Dataset entries:
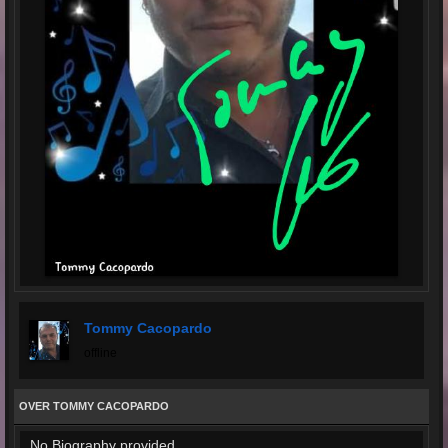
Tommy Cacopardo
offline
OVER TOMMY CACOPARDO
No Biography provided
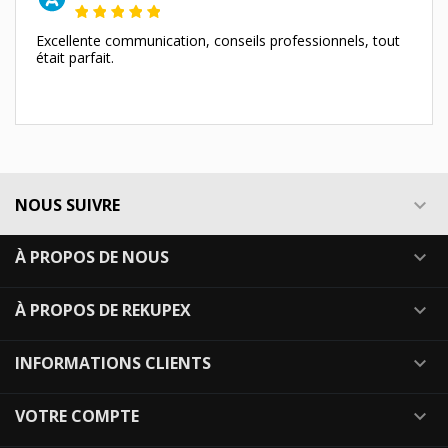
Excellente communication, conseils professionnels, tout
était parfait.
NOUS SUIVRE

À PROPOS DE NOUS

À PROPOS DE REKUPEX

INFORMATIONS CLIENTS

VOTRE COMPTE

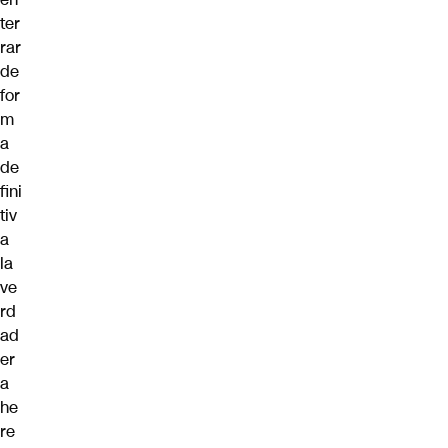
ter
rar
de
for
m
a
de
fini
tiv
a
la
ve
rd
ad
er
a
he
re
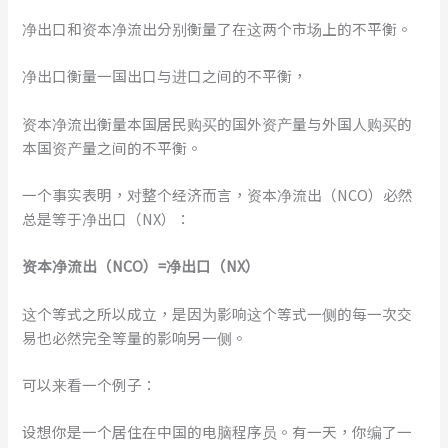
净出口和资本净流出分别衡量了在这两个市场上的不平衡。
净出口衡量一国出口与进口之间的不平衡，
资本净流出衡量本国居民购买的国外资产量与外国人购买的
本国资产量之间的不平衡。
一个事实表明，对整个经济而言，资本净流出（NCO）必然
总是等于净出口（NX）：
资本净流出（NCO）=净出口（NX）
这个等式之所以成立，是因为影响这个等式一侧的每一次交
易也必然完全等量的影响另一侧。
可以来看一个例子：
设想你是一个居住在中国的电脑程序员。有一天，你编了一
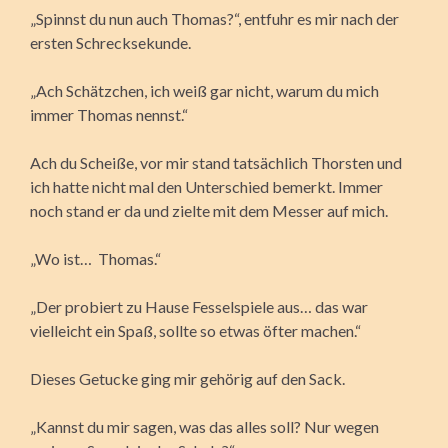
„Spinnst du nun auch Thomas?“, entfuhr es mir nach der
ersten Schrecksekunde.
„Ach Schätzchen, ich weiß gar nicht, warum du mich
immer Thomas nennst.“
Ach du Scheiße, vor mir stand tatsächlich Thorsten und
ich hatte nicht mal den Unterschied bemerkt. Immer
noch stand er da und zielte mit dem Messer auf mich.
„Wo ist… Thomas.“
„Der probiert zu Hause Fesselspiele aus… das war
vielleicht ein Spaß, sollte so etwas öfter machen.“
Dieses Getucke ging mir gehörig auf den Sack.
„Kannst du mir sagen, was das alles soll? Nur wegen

§ WORK TO COMPLETE
Display each line of the listing that contains the word "nicht".

§ YOUR RESPONSE
„Ach Schätzchen, ich weiß gar nicht, warum du mich
ich hatte nicht mal den Unterschied bemerkt. Immer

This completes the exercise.